Oh, look, Spider-Man is literally snooping on his former best friend’s confidential psychotherapy session, listening in as Harry weepingly describes his grief over his father, whom Spider-Man killed. And what’s going through Spidey’s head in this fraught emotional moment? “You know who was great as Batman? Michael Keaton! Clooney and Kilmer were jokes, of course, but I frankly think, despite all the hype, that Christian Bale was overrated in the role as well.”
Beetle Bailey, 5/27/15
Ha ha, it’s funny because the hair on the back of General Halftrack’s head looks like a butt! Also, the face on the front of his head shows us a look of deep despair as he realizes that he’s entirely superfluous, and the institution to which he’s dedicated his entire life has no use for him anymore!
Mark Trail, 5/27/15
“Rusty sure is going to be excited when he sees these two little beavers! Hey … those ducks give me an idea … I’ll get Rusty excited about these little beavers, then make him watch as I set them free in the lake, ensuring that he’ll never see them again! The ducks gave me the idea because everyone knows ducks are assholes.”
Herb and Jamaal, 5/27/15
“Heh, my wife may have a serious problem with compulsive shopping! Am I going to say anything about it? No. Am I going to smile smugly while I silently engage in wordplay? You’d better believe it!”
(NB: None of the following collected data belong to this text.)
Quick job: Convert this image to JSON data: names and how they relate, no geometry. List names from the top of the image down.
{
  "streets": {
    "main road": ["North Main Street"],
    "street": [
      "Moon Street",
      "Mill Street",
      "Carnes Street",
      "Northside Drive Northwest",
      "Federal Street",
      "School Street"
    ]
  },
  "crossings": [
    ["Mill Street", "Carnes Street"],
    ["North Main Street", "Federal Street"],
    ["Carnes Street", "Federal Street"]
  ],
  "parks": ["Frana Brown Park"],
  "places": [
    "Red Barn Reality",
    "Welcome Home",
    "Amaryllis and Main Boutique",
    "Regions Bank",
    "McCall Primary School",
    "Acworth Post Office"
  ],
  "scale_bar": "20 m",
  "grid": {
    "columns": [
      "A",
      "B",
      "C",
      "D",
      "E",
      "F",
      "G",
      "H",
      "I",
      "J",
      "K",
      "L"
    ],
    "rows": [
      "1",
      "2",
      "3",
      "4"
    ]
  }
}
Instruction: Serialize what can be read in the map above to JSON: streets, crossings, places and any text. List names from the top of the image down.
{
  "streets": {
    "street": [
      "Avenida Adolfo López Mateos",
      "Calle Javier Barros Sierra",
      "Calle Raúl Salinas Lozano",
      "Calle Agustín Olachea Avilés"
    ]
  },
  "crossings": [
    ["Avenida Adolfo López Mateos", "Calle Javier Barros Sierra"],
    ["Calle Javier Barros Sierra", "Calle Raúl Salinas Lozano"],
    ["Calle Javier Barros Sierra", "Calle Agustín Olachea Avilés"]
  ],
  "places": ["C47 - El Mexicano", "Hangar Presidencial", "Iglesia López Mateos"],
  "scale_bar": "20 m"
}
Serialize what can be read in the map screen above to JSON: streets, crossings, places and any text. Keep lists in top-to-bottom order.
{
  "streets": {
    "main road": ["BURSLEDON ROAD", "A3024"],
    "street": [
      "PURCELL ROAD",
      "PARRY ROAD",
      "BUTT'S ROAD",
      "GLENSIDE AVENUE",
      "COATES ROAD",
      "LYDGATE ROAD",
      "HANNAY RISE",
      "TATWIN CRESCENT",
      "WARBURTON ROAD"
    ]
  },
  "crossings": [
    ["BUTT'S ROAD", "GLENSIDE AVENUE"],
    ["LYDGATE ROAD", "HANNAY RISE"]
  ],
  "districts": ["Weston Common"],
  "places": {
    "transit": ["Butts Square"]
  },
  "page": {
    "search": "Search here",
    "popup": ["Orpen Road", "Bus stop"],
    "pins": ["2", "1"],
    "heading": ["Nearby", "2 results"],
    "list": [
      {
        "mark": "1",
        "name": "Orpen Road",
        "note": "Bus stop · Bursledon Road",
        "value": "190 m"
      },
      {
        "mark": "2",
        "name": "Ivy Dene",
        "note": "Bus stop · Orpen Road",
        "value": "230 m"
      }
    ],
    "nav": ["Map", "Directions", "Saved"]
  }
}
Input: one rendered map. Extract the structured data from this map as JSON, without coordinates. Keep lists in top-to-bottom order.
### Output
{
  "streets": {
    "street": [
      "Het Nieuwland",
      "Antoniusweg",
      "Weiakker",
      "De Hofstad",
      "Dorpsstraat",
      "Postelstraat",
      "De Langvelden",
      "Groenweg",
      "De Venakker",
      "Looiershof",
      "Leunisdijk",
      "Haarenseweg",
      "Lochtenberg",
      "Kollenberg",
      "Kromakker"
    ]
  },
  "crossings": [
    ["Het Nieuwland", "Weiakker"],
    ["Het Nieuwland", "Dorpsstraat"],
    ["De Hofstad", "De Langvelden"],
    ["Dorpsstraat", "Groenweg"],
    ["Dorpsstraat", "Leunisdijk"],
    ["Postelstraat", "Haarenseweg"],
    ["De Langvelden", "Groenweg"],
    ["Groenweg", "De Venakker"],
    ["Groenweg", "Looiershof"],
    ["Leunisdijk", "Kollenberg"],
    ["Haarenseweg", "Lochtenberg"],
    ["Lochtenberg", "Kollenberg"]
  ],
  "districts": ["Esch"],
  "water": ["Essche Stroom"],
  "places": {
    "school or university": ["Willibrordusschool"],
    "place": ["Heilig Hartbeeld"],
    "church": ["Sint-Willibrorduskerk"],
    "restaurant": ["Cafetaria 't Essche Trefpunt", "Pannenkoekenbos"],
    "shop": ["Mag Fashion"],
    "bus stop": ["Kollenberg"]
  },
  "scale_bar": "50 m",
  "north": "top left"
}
In a world where superheroes are real, would superhero-themed movies and comics be as popular as they are in our sadly superhero-free world? I’m sure this theme has been explored numerous times in various comic series (the subplot in Watchmen involving the popularity of pirate-themed comic books in a world full of costumed vigilantes to mind), but in Newspaper Spider-Man, it seems that superhero films are small but profitable direct-to-DVD flicks rather than billion-dollar tentpoles that studios build their release calendar around. The fact that superheroes themselves work in said films as stuntpersons is an interesting twist, and a telling statement on the economics of crime-fighting. At least Mary Jane actually has a stunt double this time around; remember, in the first Marvella, they shot a fight scene by just having her and her main antagonist actually beat the crap out of each other in a single, unmic’d take.
Beetle Bailey, 5/15/15
This fairly shocking image of a heap of mangled corpses of enlisted men at the bottom of a ravine, sent there by the careless mistake of a feckless officer, is a brutal indictment of the way the safe, insulated ruling classes worldwide use the bodies of the poor to advance their own inter — wait, what’s that? This is Beetle Bailey? Never mind, that can’t be what’s happening here. Ha ha, it’s funny because Lt. Fuzz is bad at giving orders!
Six Chix, 5/15/15
Thanks for the warning, lady, but just look at the tiny, tiny leggings your elder is about to try on. She was dancing at Studio 54 in skintight pants when you were still in diapers, so don’t you complain to her about fashion!
Aww, Spider-Man’s head is hurting because he has to do some fancy brain-thinking, which isn’t his strong suit! If only he could just solve this problem via super-powered heroics, something else he’s not particularly good at. I like the fact that his current theory about the Hobgoblin hinges on the idea that everyone else is just as incapable of not blurting out whatever transient thoughts run through their minds as he is.
Sure, Heathcliff has a steady girlfriend, but his sexuality is wild and cannot be tamed. Perhaps, like many couples, Heathcliff and Sonia have an “arrangement,” a negotiated agreement whereby one or both of them can have sexual liaisons outside the relationship under certain defined circumstances. Like if an owl comes onto Heathcliff, for instance. If an owl comes onto Heathcliff, Heathcliff is 100% going to fuck that owl.